**Data entries:**
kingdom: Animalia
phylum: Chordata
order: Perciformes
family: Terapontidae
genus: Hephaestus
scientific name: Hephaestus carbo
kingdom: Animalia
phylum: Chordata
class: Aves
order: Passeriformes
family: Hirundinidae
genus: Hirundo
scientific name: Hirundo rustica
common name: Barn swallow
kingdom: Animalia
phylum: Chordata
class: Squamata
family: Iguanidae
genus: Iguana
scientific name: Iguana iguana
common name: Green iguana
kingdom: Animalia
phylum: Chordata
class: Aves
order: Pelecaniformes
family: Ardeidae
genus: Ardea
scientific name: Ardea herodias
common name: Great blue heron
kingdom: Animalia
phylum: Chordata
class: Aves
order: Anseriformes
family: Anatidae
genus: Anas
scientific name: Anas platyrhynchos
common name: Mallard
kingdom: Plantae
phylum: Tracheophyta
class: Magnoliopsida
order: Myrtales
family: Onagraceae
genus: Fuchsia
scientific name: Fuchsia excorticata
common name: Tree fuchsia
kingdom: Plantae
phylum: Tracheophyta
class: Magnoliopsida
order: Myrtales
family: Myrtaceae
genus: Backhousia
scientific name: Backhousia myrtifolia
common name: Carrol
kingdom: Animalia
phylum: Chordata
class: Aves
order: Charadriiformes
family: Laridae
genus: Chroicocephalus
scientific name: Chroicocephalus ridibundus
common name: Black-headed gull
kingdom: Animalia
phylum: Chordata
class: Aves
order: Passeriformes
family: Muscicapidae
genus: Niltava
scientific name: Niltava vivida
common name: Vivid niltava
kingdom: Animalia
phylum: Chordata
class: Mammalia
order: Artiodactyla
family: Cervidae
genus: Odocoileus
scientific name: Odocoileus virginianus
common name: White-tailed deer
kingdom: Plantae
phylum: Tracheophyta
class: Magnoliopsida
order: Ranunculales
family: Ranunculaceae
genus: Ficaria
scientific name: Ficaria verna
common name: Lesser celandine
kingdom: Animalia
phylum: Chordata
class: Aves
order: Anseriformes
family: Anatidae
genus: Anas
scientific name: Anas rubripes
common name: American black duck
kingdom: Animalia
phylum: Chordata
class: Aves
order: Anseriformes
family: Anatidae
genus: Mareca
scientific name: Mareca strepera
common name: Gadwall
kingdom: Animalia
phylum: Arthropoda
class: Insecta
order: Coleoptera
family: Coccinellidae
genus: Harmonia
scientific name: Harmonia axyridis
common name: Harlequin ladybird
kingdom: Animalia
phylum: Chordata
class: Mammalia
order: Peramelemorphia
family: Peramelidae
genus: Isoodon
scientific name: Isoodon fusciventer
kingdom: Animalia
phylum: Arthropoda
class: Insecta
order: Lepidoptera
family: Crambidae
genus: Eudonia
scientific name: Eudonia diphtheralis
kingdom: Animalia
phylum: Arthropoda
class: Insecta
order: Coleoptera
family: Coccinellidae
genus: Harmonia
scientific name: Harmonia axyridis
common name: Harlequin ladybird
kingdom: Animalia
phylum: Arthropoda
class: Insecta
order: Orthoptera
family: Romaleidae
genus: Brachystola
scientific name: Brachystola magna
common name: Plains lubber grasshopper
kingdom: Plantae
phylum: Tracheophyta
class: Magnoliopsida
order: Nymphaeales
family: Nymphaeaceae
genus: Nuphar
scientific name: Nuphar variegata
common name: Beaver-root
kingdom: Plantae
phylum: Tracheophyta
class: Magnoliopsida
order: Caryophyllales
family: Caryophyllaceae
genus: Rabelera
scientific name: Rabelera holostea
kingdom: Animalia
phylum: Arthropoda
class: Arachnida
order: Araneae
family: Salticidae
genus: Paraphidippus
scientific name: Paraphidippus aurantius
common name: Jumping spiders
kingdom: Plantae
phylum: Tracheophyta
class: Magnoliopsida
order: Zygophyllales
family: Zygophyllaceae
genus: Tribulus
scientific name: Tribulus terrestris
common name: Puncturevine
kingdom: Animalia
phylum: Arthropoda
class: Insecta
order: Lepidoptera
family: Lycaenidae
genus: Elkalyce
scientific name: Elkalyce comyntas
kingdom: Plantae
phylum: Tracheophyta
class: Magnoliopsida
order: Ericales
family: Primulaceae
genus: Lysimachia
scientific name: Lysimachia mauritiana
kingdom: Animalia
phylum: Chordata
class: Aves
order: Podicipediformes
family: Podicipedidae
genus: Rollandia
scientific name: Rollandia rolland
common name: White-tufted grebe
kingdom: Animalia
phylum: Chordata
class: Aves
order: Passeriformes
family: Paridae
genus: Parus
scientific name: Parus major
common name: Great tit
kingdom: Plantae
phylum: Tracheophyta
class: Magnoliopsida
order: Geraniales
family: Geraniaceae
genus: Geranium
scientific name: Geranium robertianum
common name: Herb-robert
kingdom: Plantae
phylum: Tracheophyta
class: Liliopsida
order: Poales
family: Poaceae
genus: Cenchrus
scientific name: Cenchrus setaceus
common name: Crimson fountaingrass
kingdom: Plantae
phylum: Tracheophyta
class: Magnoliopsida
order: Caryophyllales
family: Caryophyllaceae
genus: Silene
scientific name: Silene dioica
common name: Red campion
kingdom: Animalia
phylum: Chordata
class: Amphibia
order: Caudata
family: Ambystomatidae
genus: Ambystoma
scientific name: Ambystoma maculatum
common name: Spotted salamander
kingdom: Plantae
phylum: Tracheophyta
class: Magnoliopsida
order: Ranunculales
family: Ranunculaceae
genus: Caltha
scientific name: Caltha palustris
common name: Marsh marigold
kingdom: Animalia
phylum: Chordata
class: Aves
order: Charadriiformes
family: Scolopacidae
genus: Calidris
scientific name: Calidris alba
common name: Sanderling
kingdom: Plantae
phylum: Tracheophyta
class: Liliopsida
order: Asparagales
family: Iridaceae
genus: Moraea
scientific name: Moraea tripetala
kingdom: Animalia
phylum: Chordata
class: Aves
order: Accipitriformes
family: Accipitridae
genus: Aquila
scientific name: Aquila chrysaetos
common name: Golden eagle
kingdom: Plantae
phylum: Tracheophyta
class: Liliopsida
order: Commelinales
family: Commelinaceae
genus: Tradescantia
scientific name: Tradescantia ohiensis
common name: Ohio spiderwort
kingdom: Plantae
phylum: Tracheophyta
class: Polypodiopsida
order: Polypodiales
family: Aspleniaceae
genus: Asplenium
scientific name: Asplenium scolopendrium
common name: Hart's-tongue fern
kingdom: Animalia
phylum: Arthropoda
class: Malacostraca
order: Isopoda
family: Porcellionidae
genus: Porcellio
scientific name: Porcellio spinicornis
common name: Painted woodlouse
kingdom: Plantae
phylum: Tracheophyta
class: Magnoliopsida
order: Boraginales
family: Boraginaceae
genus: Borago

**THE PROBLEM:**
Express all the items above as a two-column CSV with the headers rank and name, giving one row for each rank line. Put the rank in the rank column and its value in the name column, each in its own quoted field with any line breaks turned into spaces.

**REPLY:**
rank,name
"kingdom:","Animalia"
"phylum:","Chordata"
"order:","Perciformes"
"family:","Terapontidae"
"genus:","Hephaestus"
"scientific name:","Hephaestus carbo"
"kingdom:","Animalia"
"phylum:","Chordata"
"class:","Aves"
"order:","Passeriformes"
"family:","Hirundinidae"
"genus:","Hirundo"
"scientific name:","Hirundo rustica"
"common name:","Barn swallow"
"kingdom:","Animalia"
"phylum:","Chordata"
"class:","Squamata"
"family:","Iguanidae"
"genus:","Iguana"
"scientific name:","Iguana iguana"
"common name:","Green iguana"
"kingdom:","Animalia"
"phylum:","Chordata"
"class:","Aves"
"order:","Pelecaniformes"
"family:","Ardeidae"
"genus:","Ardea"
"scientific name:","Ardea herodias"
"common name:","Great blue heron"
"kingdom:","Animalia"
"phylum:","Chordata"
"class:","Aves"
"order:","Anseriformes"
"family:","Anatidae"
"genus:","Anas"
"scientific name:","Anas platyrhynchos"
"common name:","Mallard"
"kingdom:","Plantae"
"phylum:","Tracheophyta"
"class:","Magnoliopsida"
"order:","Myrtales"
"family:","Onagraceae"
"genus:","Fuchsia"
"scientific name:","Fuchsia excorticata"
"common name:","Tree fuchsia"
"kingdom:","Plantae"
"phylum:","Tracheophyta"
"class:","Magnoliopsida"
"order:","Myrtales"
"family:","Myrtaceae"
"genus:","Backhousia"
"scientific name:","Backhousia myrtifolia"
"common name:","Carrol"
"kingdom:","Animalia"
"phylum:","Chordata"
"class:","Aves"
"order:","Charadriiformes"
"family:","Laridae"
"genus:","Chroicocephalus"
"scientific name:","Chroicocephalus ridibundus"
"common name:","Black-headed gull"
"kingdom:","Animalia"
"phylum:","Chordata"
"class:","Aves"
"order:","Passeriformes"
"family:","Muscicapidae"
"genus:","Niltava"
"scientific name:","Niltava vivida"
"common name:","Vivid niltava"
"kingdom:","Animalia"
"phylum:","Chordata"
"class:","Mammalia"
"order:","Artiodactyla"
"family:","Cervidae"
"genus:","Odocoileus"
"scientific name:","Odocoileus virginianus"
"common name:","White-tailed deer"
"kingdom:","Plantae"
"phylum:","Tracheophyta"
"class:","Magnoliopsida"
"order:","Ranunculales"
"family:","Ranunculaceae"
"genus:","Ficaria"
"scientific name:","Ficaria verna"
"common name:","Lesser celandine"
"kingdom:","Animalia"
"phylum:","Chordata"
"class:","Aves"
"order:","Anseriformes"
"family:","Anatidae"
"genus:","Anas"
"scientific name:","Anas rubripes"
"common name:","American black duck"
"kingdom:","Animalia"
"phylum:","Chordata"
"class:","Aves"
"order:","Anseriformes"
"family:","Anatidae"
"genus:","Mareca"
"scientific name:","Mareca strepera"
"common name:","Gadwall"
"kingdom:","Animalia"
"phylum:","Arthropoda"
"class:","Insecta"
"order:","Coleoptera"
"family:","Coccinellidae"
"genus:","Harmonia"
"scientific name:","Harmonia axyridis"
"common name:","Harlequin ladybird"
"kingdom:","Animalia"
"phylum:","Chordata"
"class:","Mammalia"
"order:","Peramelemorphia"
"family:","Peramelidae"
"genus:","Isoodon"
"scientific name:","Isoodon fusciventer"
"kingdom:","Animalia"
"phylum:","Arthropoda"
"class:","Insecta"
"order:","Lepidoptera"
"family:","Crambidae"
"genus:","Eudonia"
"scientific name:","Eudonia diphtheralis"
"kingdom:","Animalia"
"phylum:","Arthropoda"
"class:","Insecta"
"order:","Coleoptera"
"family:","Coccinellidae"
"genus:","Harmonia"
"scientific name:","Harmonia axyridis"
"common name:","Harlequin ladybird"
"kingdom:","Animalia"
"phylum:","Arthropoda"
"class:","Insecta"
"order:","Orthoptera"
"family:","Romaleidae"
"genus:","Brachystola"
"scientific name:","Brachystola magna"
"common name:","Plains lubber grasshopper"
"kingdom:","Plantae"
"phylum:","Tracheophyta"
"class:","Magnoliopsida"
"order:","Nymphaeales"
"family:","Nymphaeaceae"
"genus:","Nuphar"
"scientific name:","Nuphar variegata"
"common name:","Beaver-root"
"kingdom:","Plantae"
"phylum:","Tracheophyta"
"class:","Magnoliopsida"
"order:","Caryophyllales"
"family:","Caryophyllaceae"
"genus:","Rabelera"
"scientific name:","Rabelera holostea"
"kingdom:","Animalia"
"phylum:","Arthropoda"
"class:","Arachnida"
"order:","Araneae"
"family:","Salticidae"
"genus:","Paraphidippus"
"scientific name:","Paraphidippus aurantius"
"common name:","Jumping spiders"
"kingdom:","Plantae"
"phylum:","Tracheophyta"
"class:","Magnoliopsida"
"order:","Zygophyllales"
"family:","Zygophyllaceae"
"genus:","Tribulus"
"scientific name:","Tribulus terrestris"
"common name:","Puncturevine"
"kingdom:","Animalia"
"phylum:","Arthropoda"
"class:","Insecta"
"order:","Lepidoptera"
"family:","Lycaenidae"
"genus:","Elkalyce"
"scientific name:","Elkalyce comyntas"
"kingdom:","Plantae"
"phylum:","Tracheophyta"
"class:","Magnoliopsida"
"order:","Ericales"
"family:","Primulaceae"
"genus:","Lysimachia"
"scientific name:","Lysimachia mauritiana"
"kingdom:","Animalia"
"phylum:","Chordata"
"class:","Aves"
"order:","Podicipediformes"
"family:","Podicipedidae"
"genus:","Rollandia"
"scientific name:","Rollandia rolland"
"common name:","White-tufted grebe"
"kingdom:","Animalia"
"phylum:","Chordata"
"class:","Aves"
"order:","Passeriformes"
"family:","Paridae"
"genus:","Parus"
"scientific name:","Parus major"
"common name:","Great tit"
"kingdom:","Plantae"
"phylum:","Tracheophyta"
"class:","Magnoliopsida"
"order:","Geraniales"
"family:","Geraniaceae"
"genus:","Geranium"
"scientific name:","Geranium robertianum"
"common name:","Herb-robert"
"kingdom:","Plantae"
"phylum:","Tracheophyta"
"class:","Liliopsida"
"order:","Poales"
"family:","Poaceae"
"genus:","Cenchrus"
"scientific name:","Cenchrus setaceus"
"common name:","Crimson fountaingrass"
"kingdom:","Plantae"
"phylum:","Tracheophyta"
"class:","Magnoliopsida"
"order:","Caryophyllales"
"family:","Caryophyllaceae"
"genus:","Silene"
"scientific name:","Silene dioica"
"common name:","Red campion"
"kingdom:","Animalia"
"phylum:","Chordata"
"class:","Amphibia"
"order:","Caudata"
"family:","Ambystomatidae"
"genus:","Ambystoma"
"scientific name:","Ambystoma maculatum"
"common name:","Spotted salamander"
"kingdom:","Plantae"
"phylum:","Tracheophyta"
"class:","Magnoliopsida"
"order:","Ranunculales"
"family:","Ranunculaceae"
"genus:","Caltha"
"scientific name:","Caltha palustris"
"common name:","Marsh marigold"
"kingdom:","Animalia"
"phylum:","Chordata"
"class:","Aves"
"order:","Charadriiformes"
"family:","Scolopacidae"
"genus:","Calidris"
"scientific name:","Calidris alba"
"common name:","Sanderling"
"kingdom:","Plantae"
"phylum:","Tracheophyta"
"class:","Liliopsida"
"order:","Asparagales"
"family:","Iridaceae"
"genus:","Moraea"
"scientific name:","Moraea tripetala"
"kingdom:","Animalia"
"phylum:","Chordata"
"class:","Aves"
"order:","Accipitriformes"
"family:","Accipitridae"
"genus:","Aquila"
"scientific name:","Aquila chrysaetos"
"common name:","Golden eagle"
"kingdom:","Plantae"
"phylum:","Tracheophyta"
"class:","Liliopsida"
"order:","Commelinales"
"family:","Commelinaceae"
"genus:","Tradescantia"
"scientific name:","Tradescantia ohiensis"
"common name:","Ohio spiderwort"
"kingdom:","Plantae"
"phylum:","Tracheophyta"
"class:","Polypodiopsida"
"order:","Polypodiales"
"family:","Aspleniaceae"
"genus:","Asplenium"
"scientific name:","Asplenium scolopendrium"
"common name:","Hart's-tongue fern"
"kingdom:","Animalia"
"phylum:","Arthropoda"
"class:","Malacostraca"
"order:","Isopoda"
"family:","Porcellionidae"
"genus:","Porcellio"
"scientific name:","Porcellio spinicornis"
"common name:","Painted woodlouse"
"kingdom:","Plantae"
"phylum:","Tracheophyta"
"class:","Magnoliopsida"
"order:","Boraginales"
"family:","Boraginaceae"
"genus:","Borago"